Não guarda rancor, não se arrepende, não se revolta contra os pais (embora em alguns momentos da narrativa seja possível captar uma tênue pontinha de inveja de quem fez diferente e enfrentou a ditadura). Ele procura deitar no digno divã das palavras para entender que, naquele momento duro e difícil, de tantas e tão cruéis perdas, talvez aquela fosse, para os pais dele, a participação (ou a ausência) possível. É um livro poético, delicadamente doloroso, suavemente permeado por inquietudes, a busca permanente de um sentido para a vida - agora em plena democracia, e às vésperas da eleição de Sebastián Piñera à Presidência da República.

As relações familiares são contraditórias, afetos e distanciamentos, quereres e repulsas, dúvidas não totalmente dissipadas. E, apesar de não demonizar os pais, o escritor, adulto, também não admite que sintam saudades dos tempos de Pinochet. "Os da Concertación são um bando de ladrões, diz. Não faria mal a esse país um pouco de ordem, diz. E finalmente vem a frase temida e esperada, o limite que não posso, que não vou tolerar: Pinochet foi um ditador e tudo mais, matou algumas pessoas, mas pelo menos naquele tempo havia ordem. Encaro-o nos olhos.
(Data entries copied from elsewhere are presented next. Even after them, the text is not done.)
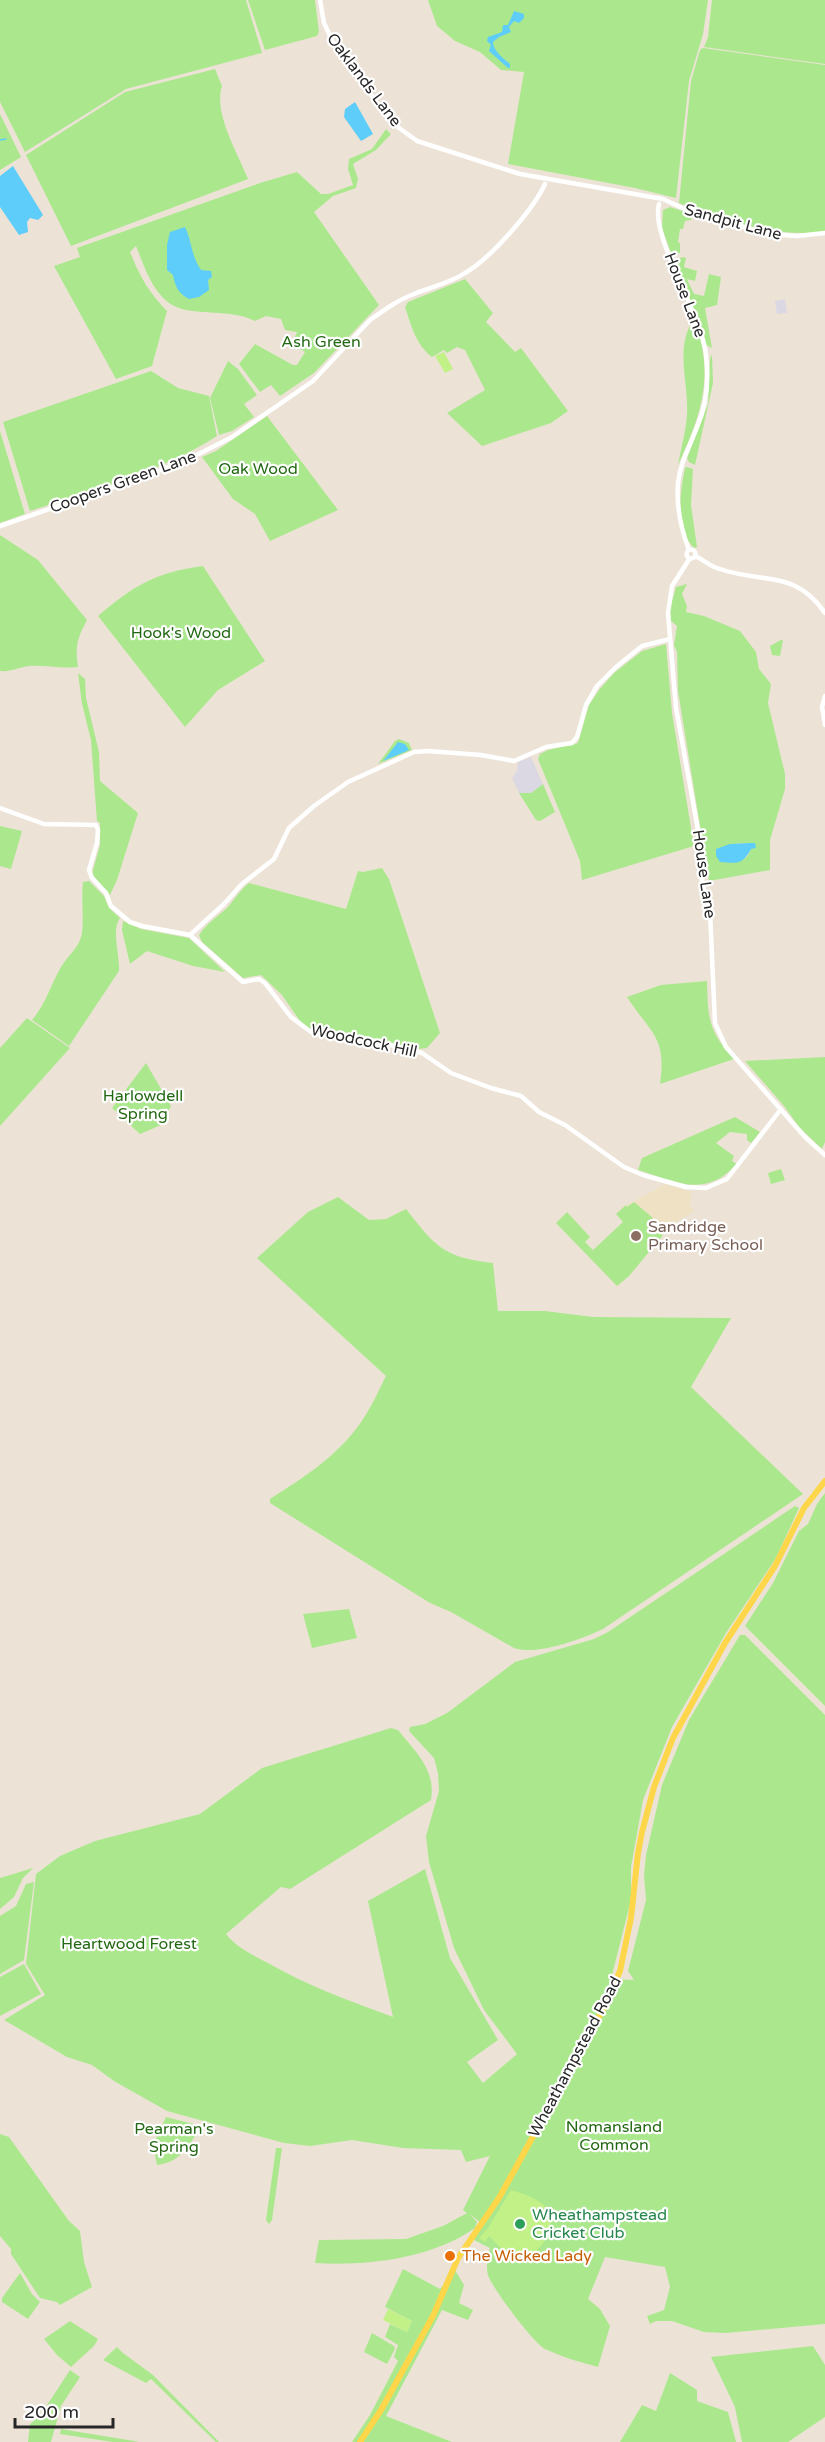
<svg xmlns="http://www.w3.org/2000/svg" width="825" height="2442" font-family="'Varela Round',sans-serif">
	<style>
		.industrial { fill: #dbd8e3 }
		.education { fill: #efe2c4 }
		.green { fill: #abe88d; fill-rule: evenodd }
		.pitch { fill: #c2f187 }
		.water { fill: #5ecdf9 }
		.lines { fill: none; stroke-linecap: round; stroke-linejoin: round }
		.stream { stroke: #5ecdf9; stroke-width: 1.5 }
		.minor { stroke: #fff; stroke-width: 4.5 }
		.major { stroke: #fdd64a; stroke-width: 6 }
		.education-dot { fill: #8d6e63; stroke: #fff; stroke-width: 2 }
		.leisure-dot { fill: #2e9e5b; stroke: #fff; stroke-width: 2 }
		.food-dot { fill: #e8710a; stroke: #fff; stroke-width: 2 }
		.labels { text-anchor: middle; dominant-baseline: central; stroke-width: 4.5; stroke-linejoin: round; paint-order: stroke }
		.street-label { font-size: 16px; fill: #272727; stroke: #fff }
		.park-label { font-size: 16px; fill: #236913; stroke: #fff }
		.education-label { font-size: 16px; fill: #785e54; stroke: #fff; text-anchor: start }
		.leisure-label { font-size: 16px; fill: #27864d; stroke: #fff; text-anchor: start }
		.food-label { font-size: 16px; fill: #c56008; stroke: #fff; text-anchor: start }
	</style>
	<rect width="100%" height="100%" fill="#ece3d6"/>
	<!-- industrial -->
	<path class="industrial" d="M 785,299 L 787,313 L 777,314 L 775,301 Z
		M 531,757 L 543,784 L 531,793 L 519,793 L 512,778 L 517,771 L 518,762 Z"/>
	<!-- education -->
	<path class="education" d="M 665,1184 L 692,1192 L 690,1206 L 694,1211 L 671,1225 L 629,1276 L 617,1286 L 588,1256 L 623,1222 L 616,1214 L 622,1208 Z"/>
	<!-- green -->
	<path class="green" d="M 0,0 L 246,0 L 262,53 L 126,89 L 25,152 L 0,102 Z
		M 248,0 L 315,0 L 319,32 L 317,36 L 265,50 Z
		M 428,0 L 708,0 L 703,34 L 689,81 L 676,198 L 635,188 L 508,164 L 524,72 L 501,70 L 480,52 L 455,41 L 437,26 Z
		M 712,0 L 825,0 L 825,64 L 704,47 L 708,37 Z
		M 703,48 L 825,65 L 825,232 C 775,237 726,223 679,203 L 691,81 L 700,50 Z
		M 215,69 L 222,86 C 213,113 238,154 248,179 L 71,246 L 26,155 L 125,92 Z
		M 0,114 L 21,157 L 0,170 Z
		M 386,129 L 391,134 L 376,150 L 353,164 L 358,179 L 356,188 L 333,196 L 314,212 L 379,305 L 314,373 L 280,396 L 271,385 L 260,392 L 239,364 L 255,344 L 293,365 L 297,365 L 305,352 L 292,344 L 297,332 L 285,330 L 281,319 L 266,316 L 255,321 C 242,315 233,314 219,313 C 207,312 193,312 182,309 C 155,302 145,268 136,246 L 130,252 C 139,275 149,293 167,311 L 152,366 L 116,379 L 54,266 L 80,257 L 77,248 L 260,183 L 297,172 L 321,194 L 328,194 L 353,185 L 348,169 L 349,159 L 372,149 Z
		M 670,207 L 692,214 L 691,220 L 685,221 L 683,229 L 680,229 L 678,242 L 680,243 L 680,253 L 671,253 L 662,228 L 663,210 Z
		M 684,257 L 686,258 L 684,267 L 697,271 L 695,281 L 687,279 L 694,294 L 704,296 L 709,274 L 721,277 L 717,305 L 705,308 L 712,348 L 706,345 L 675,263 L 676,259 Z
		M 465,279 L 493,313 L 486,322 L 515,352 L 521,348 L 568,411 L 551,423 L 482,446 L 447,413 L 485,390 L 465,350 L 457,347 L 447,353 L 444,350 L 432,357 C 416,345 411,325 405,307 L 408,302 Z
		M 694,319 C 715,373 702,414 678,465 C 681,448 686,431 687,414 C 689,383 674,347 694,319 Z
		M 712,354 L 713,383 L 695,465 L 689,462 L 687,458 L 708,404 L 710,359 Z
		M 228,361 L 238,369 L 257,395 L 244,404 L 254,417 L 232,431 L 219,435 L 210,398 Z
		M 151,371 L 178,388 L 209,396 L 217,436 C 161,472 93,490 30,511 L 3,422 Z
		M 267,416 L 338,510 L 270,541 L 255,514 L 233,499 L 202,457 L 216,451 Z
		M 0,431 L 25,514 L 0,523 Z
		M 687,467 L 693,469 L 691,505 L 697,547 L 694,548 C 675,529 680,492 685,468 Z
		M 0,535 L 38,560 L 87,620 C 77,639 75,646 78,667 C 61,669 46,665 29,666 C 19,667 11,672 0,671 Z
		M 203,566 L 265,661 L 218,690 L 185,727 L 98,616 C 133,586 156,572 203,566 Z
		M 687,584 L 682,594 L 687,606 L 686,612 L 704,616 L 740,631 L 756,652 L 759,669 L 771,684 L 768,703 L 785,774 L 785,789 L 770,840 L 770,870 L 709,881 L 678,691 L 677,652 L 674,645 L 677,626 L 671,621 L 670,609 L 676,587 ZM 750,843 C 753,857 741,863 728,862 L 730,844 Z
		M 781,640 L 783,640 L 780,656 L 772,655 L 770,646 Z
		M 666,644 L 672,713 L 694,846 L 582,880 L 580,861 L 538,759 L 540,754 L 548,750 L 578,743 L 589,705 L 599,690 L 614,673 L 642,651 Z
		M 78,673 L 85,679 L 86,698 L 99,752 L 100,781 L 138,813 L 117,880 L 110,895 L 92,874 L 100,845 L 100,823 L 97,821 L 91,740 L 82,704 Z
		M 399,739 L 409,743 L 412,750 L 378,764 L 395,741 Z
		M 543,784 L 555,812 L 540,821 L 536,820 L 519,793 L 531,793 Z
		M 0,826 L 22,831 L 11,869 L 0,866 Z
		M 382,868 L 389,879 L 440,1033 L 427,1048 L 418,1049 L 343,1032 L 309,1029 L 300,1021 L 282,995 L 261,975 L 243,978 L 202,942 L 199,935 C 207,923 217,917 227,908 C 235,899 240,890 249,883 L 346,909 L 358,871 L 363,872 Z
		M 89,881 L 104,896 L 109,908 L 120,918 C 111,930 120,954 119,971 L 69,1046 L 32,1020 C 46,1004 50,986 61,967 C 68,955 80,947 82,933 C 84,917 81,899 83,882 Z
		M 123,921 L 141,929 L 189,938 L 225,972 L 193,966 L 147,951 L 130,964 L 122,930 Z
		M 707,981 C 708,1018 708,1031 734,1059 L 660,1084 C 667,1036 650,1033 627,997 L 661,985 Z
		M 27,1018 L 70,1048 L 0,1126 L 0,1048 Z
		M 825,1057 L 825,1142 L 822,1149 L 799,1127 L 784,1106 L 745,1061 Z
		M 146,1063 L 171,1106 L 161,1125 L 140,1134 L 112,1108 Z
		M 735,1117 L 760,1132 L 751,1143 L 747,1140 L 747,1134 L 730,1132 L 716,1143 L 734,1156 L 732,1161 L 737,1164 C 704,1199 678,1182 638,1170 L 642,1158 Z
		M 781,1169 L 785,1180 L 771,1184 L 768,1173 Z
		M 338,1197 L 369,1220 L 386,1219 L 406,1209 C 436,1247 443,1257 493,1263 L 498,1311 L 545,1311 L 593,1317 L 731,1318 L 691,1387 L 803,1494 L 603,1629 C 582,1639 537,1656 514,1648 L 451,1612 L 430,1603 L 270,1503 L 270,1499 C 303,1478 336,1457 359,1425 C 370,1410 378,1392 386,1376 L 257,1258 L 308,1212 Z
		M 634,1202 L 653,1218 L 649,1226 L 663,1235 L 629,1276 L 617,1286 L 556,1223 L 567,1212 L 590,1237 L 585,1242 L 593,1250 L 623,1222 L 616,1214 L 626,1205 L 627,1207 Z
		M 825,1493 L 825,1706 L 745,1626 L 773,1583 L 799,1531 L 808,1524 L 817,1504 Z
		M 795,1506 L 799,1508 L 776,1558 L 726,1633 L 672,1727 L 643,1800 L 631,1867 L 631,1900 L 611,1979 L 634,1980 L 628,1971 L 646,1900 L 644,1875 L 646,1855 L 662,1785 L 689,1720 L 740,1635 L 745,1635 L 825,1715 L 825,2324 L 726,2333 L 704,2332 L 672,2321 L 656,2321 L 650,2324 L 647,2316 L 664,2310 L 670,2287 L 665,2267 L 605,2257 L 588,2299 L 600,2309 L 610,2326 L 598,2367 C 580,2362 562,2357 545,2349 C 534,2344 492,2288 488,2275 C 486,2267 487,2255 490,2248 L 470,2238 L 481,2223 L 470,2214 L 477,2222 L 475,2228 C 431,2259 367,2266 315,2263 L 319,2240 L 406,2239 L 443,2226 L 467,2213 L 463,2210 L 490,2156 L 466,2162 L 461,2150 L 403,2148 L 352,2140 L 310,2146 L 284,2143 L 167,2111 L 114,2081 L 92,2065 L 67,2057 L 4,2020 L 45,1995 L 26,1964 L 36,1874 L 60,1856 L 95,1841 L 200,1814 L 262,1768 L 391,1728 L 398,1730 C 416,1752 436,1770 431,1800 L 290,1889 L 281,1887 L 226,1934 C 237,1948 253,1955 268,1963 C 308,1986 350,2001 393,2017 L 368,1901 L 425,1869 L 450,1958 L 498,2040 L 467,2062 L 483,2083 L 517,2054 L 484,2010 L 454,1948 L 429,1862 L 426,1836 L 439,1791 L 438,1773 L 434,1758 L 409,1731 L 410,1727 L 425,1724 L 447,1713 L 515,1662 L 594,1639 L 608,1632 Z
		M 349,1609 L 357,1638 L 312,1648 L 303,1614 Z
		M 33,1868 L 23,1878 L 14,1897 L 0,1909 L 0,1878 Z
		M 34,1882 L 24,1960 L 0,1974 L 0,1916 L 16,1906 L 26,1884 Z
		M 24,1964 L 41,1994 L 0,2016 L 0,1977 Z
		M 166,2117 L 201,2126 C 189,2146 181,2162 157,2165 L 153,2145 Z
		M 0,2134 L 9,2137 L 69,2221 L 80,2231 L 84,2262 L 92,2287 L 60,2305 L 57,2302 L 40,2298 L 11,2254 L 11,2249 L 0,2236 Z
		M 276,2148 L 282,2148 L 272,2220 L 269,2224 L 266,2220 Z
		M 403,2269 L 440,2289 L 455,2270 L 464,2285 L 459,2303 L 473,2310 L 468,2320 L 442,2310 L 386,2416 L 452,2442 L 352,2442 L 370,2415 L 398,2361 L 394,2357 L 398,2345 L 385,2337 L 390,2324 L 407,2332 L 412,2321 L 385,2307 Z
		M 20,2273 L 32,2294 L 40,2302 L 28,2319 L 2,2302 L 2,2298 Z
		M 70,2321 L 98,2339 L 94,2346 L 71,2367 L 57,2355 L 44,2339 Z
		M 372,2333 L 394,2346 L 395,2349 L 387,2364 L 364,2352 Z
		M 813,2346 L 825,2365 L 825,2417 L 788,2442 L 742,2442 L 735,2407 L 711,2357 Z
		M 117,2347 L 123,2353 L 153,2375 L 219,2442 L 216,2442 L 151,2379 L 146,2383 L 103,2360 Z
		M 70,2370 L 80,2377 L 61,2406 L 51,2442 L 28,2442 L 30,2424 L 40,2416 Z
		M 670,2373 L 697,2390 L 697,2401 L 728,2412 L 736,2442 L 620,2442 L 642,2405 L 656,2411 Z
		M 61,2429 L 140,2442 L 113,2442 L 60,2434 Z"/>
	<!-- pitch -->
	<path class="pitch" d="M 444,352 L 453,369 L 445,373 L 435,356 Z
		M 511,2190 C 526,2195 543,2199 551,2215 C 551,2243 532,2266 503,2249 C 498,2246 493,2240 489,2236 L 485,2242 L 479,2238 L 488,2228 Z
		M 388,2309 L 412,2321 L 407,2332 L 383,2320 Z"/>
	<!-- water -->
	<path class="water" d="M 514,11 L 524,14 L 524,18 L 519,23 L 514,21 L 509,27 L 511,32 L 499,37 L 493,42 C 493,51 504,59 510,64 L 510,68 L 508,68 L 489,51 L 491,45 L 487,41 L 488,37 L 502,32 L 503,25 L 508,25 Z
		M 355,102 L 373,134 L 361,141 L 344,117 L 345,109 Z
		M 13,166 L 43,215 L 38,220 L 30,218 L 27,222 L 28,232 L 19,235 L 0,207 L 0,176 Z
		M 185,227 C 192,241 191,256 201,270 L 211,271 L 212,277 L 208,280 L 209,290 L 199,297 L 189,299 C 179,294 175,287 173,275 L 167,270 L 167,245 L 170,232 Z
		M 398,742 L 405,744 L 409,750 L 383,761 Z
		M 750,843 L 755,843 L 756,848 L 751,849 C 742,866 736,863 720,862 L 716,856 L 716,849 L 730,844 Z"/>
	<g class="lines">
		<!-- stream -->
		<path class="stream" d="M 0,140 L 6,139"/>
		<!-- minor -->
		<path class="minor" d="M 320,0 L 324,23 L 334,44 L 391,122 L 417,141 L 520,174 L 663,199 L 693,213 L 770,234 L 797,236 L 825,233
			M 659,204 C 650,237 702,314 706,355 C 709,380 707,404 697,427 C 690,446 680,463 678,483 C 676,507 681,529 689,550
			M 0,526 L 148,475 L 191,458 L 232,437 L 313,381 L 370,320 C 384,310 398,300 414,294 C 431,287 450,283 465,273 C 490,259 533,210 545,184
			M686.5 554a4.5 4.5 0 1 1 9 0a4.5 4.5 0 1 1-9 0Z
			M 695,556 C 704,560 711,567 720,569 C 763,584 795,569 825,613
			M 690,558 L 672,586 L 668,613 L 676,708 L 698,830 L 702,882 L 710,912 L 715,1023 L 726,1047 L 805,1137 L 825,1155
			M 825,696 L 822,707 L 825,725
			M 0,808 L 44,824 L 96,825 L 98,830 L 97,843 L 89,870 L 92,878 L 106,893 L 111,906 L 130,922 L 142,926 L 190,935 L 243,982 L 259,979 L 265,983 L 291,1017 L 311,1032 L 359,1037 L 422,1053 L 451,1073 L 491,1088 L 521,1096 L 539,1112 L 565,1125 L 624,1167 L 643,1175 L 686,1187 L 706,1188 L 727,1179 L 781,1109
			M 190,935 L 224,904 L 242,884 L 274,859 L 289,828 L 314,806 L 348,782 L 414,752 L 428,751 L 481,755 L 514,761 L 546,747 L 572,743 L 577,737 L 586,705 L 597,686 L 616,667 L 642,646 L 670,639"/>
		<!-- major -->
		<path class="major" d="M 360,2442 L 381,2410 L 433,2316 L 458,2258 L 499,2198 L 605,2006 L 620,1971 L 631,1918 L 638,1853 L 642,1832 L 654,1787 L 673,1738 L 725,1643 L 775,1566 L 804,1508 L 825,1481"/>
	</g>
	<!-- markers -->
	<circle class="education-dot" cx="636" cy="1236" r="6"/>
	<circle class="leisure-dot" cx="520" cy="2224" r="6"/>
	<circle class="food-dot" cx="450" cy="2256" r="6"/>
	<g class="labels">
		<!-- street labels -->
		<g class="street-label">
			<text transform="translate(364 80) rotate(53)">Oaklands Lane</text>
			<text transform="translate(733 222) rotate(15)">Sandpit Lane</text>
			<text transform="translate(685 295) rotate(69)">House Lane</text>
			<text transform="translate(123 482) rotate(-20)">Coopers Green Lane</text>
			<text transform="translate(704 874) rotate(82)">House Lane</text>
			<text transform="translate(364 1041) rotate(12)">Woodcock Hill</text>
			<text transform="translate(575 2057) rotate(-62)">Wheathampstead Road</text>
		</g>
		<!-- park labels -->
		<g class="park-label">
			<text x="321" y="342">Ash Green</text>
			<text x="258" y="469">Oak Wood</text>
			<text x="181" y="633">Hook's Wood</text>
			<text x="143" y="1096">Harlowdell<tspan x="143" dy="18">Spring</tspan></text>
			<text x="129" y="1944">Heartwood Forest</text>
			<text x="614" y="2127">Nomansland<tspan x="614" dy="18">Common</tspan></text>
			<text x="174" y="2129">Pearman's<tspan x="174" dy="18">Spring</tspan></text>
		</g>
		<!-- education labels -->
		<g class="education-label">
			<text x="648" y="1227">Sandridge<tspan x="648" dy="18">Primary School</tspan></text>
		</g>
		<!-- leisure labels -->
		<g class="leisure-label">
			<text x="532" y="2215">Wheathampstead<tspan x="532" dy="18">Cricket Club</tspan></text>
		</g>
		<!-- food labels -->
		<g class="food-label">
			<text x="462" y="2256">The Wicked Lady</text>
		</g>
	</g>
	<!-- scale -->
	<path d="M15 2418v9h98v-9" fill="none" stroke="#272727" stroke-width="3"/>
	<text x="24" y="2418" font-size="18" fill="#272727" stroke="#ffffff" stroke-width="4.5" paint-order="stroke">200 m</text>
</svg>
Em que momento, penso, em que momento meu pai se converteu nisso? Ou sempre foi assim? Sempre foi assim? Penso nisso com força, com uma dramaticidade severa e dolorosa: sempre foi assim?".

É por isso que escreve. Para encontrar respostas. A escrita, para ele, tem a força profunda não só do reencontro e da redescoberta. É renascimento. Voltar para casa. Na apresentação da obra, Alan Pauls, escritor argentino, sugere que "voltar para casa é, portanto, voltar a esse Passado exemplar, despótico, fora do qual não parece haver vida possível, e nesse sentido é uma condenação. Mas é também voltar para contar, voltar a contar a vida dos outros - os protagonistas da História - para encontrar nela o lugar daquele que a conta, esse lugar onde algo assim como um eu possa nascer, e, com este eu, uma vida possível, e um futuro. Nesse sentido, voltar para casa seria o contrário de uma condenação. Mais que uma saída, inclusive: seria uma libertação".